Thordon Bearings touts sterntube-less design
By Jack Burke08 June 2022
Allows for a shorter, water-lubricated propeller shaft
A design concept for a sterntube-less ship has won Approval in Principle from classification society ABS.
The concept, developed by Thordon Bearings in cooperation with the Shanghai Merchant Ship Design & Research Institute (SDARI), the National Technical University of Athens (NTUA). The rdesign replaces a vessel’s sterntube with an irregular shaped chamber that allows a shorter, water-lubricated propeller shaft to be inspected and maintained while the vessel is afloat, without having to withdraw the shaft in drydock, according to Thordon Bearings.

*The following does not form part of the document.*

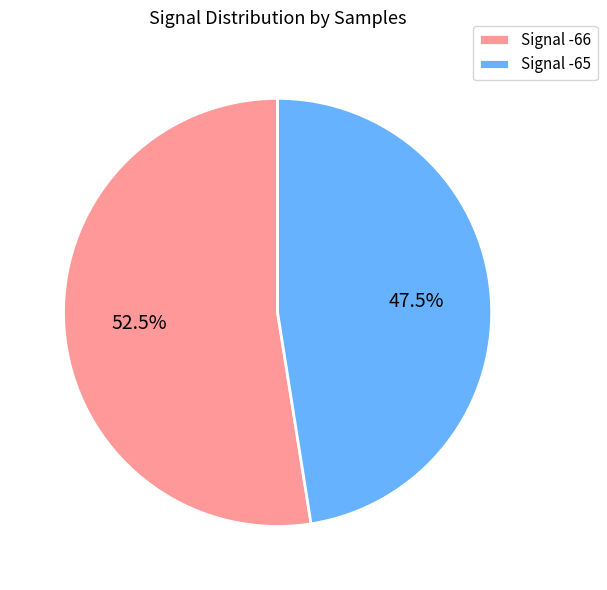

Rank the categories by value from lowest to highest.

Signal -65, Signal -66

While the concept completely eliminates the need for oil-lubricated sterntube seals and bearings – a major source of marine pollution – the design is likely to save shipowners hundreds of thousands of dollars in capital and operational expenditure over a vessel’s lifespan, the company said.

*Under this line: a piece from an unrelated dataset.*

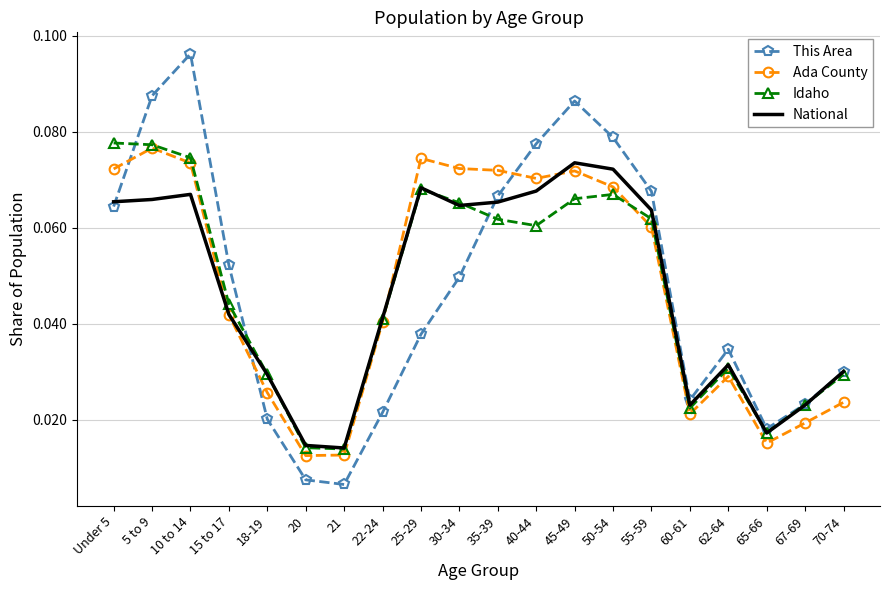

Which category has the highest value in the Ada County series?

5 to 9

Speaking ahead of an ABS-organized seminar in Athens during the Posidonia trade fair, Anthony Hamilton, Technical Director, Thordon Bearings, said the concept “revolutionizes the ships’ traditional sealed propeller shaft.”

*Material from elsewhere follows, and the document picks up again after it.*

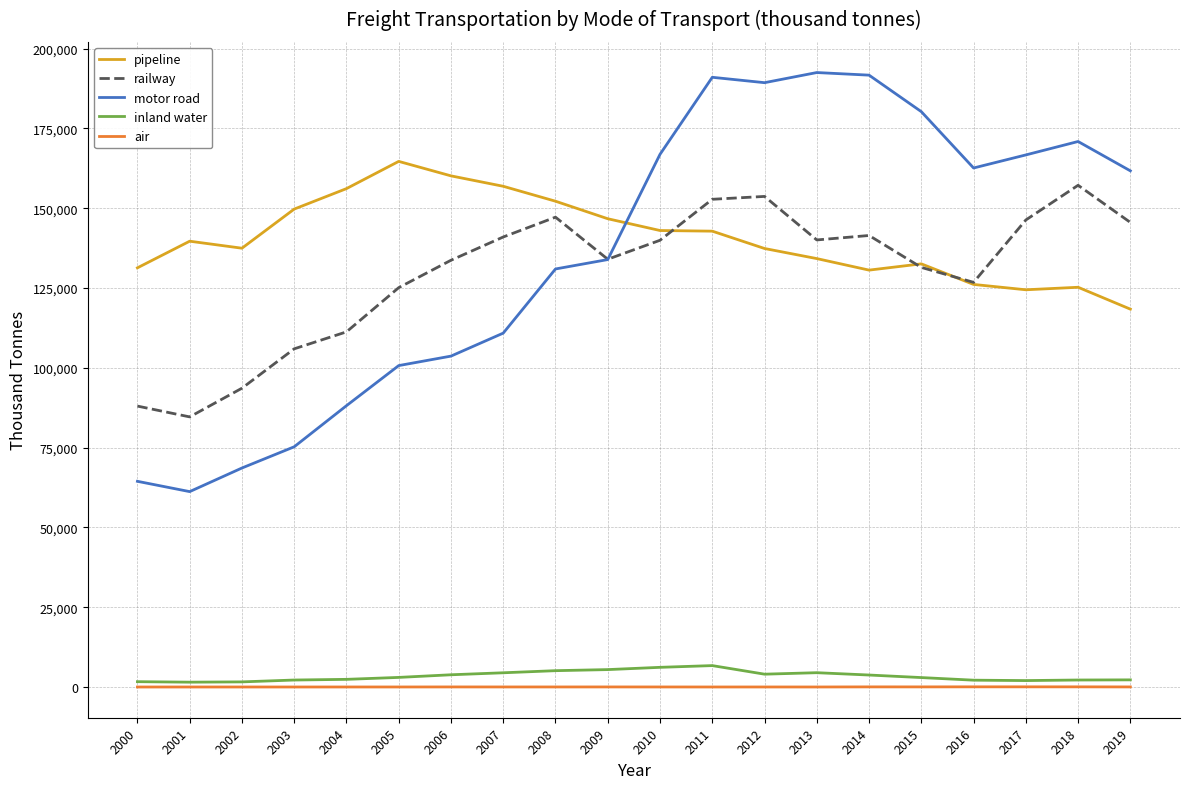

How many lines are shown in the chart?

5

“We started wondering why a vessel with a water-lubricated shaftline needs a sterntube. Why couldn’t the shaft simply run in the larger space outside the sterntube? This space is designed into virtually all vessels where an oil-lubricated sterntube is traditionally exposed to seawater for cooling. With a water-lubricated shaft this space still exists but it’s wasted space.”
Hamilton said the space could be used to access the shaft for inspections, and a lot of the shaft installation and operational challenges “completely disappear.”
A sterntube-less ship features a shorter shaft with the prime mover further aft the vessel. An additional bulkhead seal and a torsional vibration damper would be required but there is no aft seal and Thordon’s COMPAC seawater lubricated bearing replaces the oil-lubricated bearing aft.
“ABS and the Technical University of Athens have done the math and the engineering behind it. They’ve looked at system pressures, temperatures, loads, noise and vibration levels, shaft alignment – everything works,” said Hamilton.
Craig Carter, Thordon Bearings’ VP Business Development, said the design offers cost savings; for one thing, operators would never have to withdraw the shaft again, which can cost US$100,000 plus in drydocking costs alone.
“We are not changing the design of the ship or the stern but by moving the engine further aft we free up more space for cargo,” Carter said.
Dr. Chris Leontopoulos, Director Global Ship Systems Center, ABS Athens, said the use of seawater to lubricate the propeller shaft is well-established but the proposed design takes this further by removing the sterntube, decreasing the shaft line length, reducing engine room space and increasing the cargo space.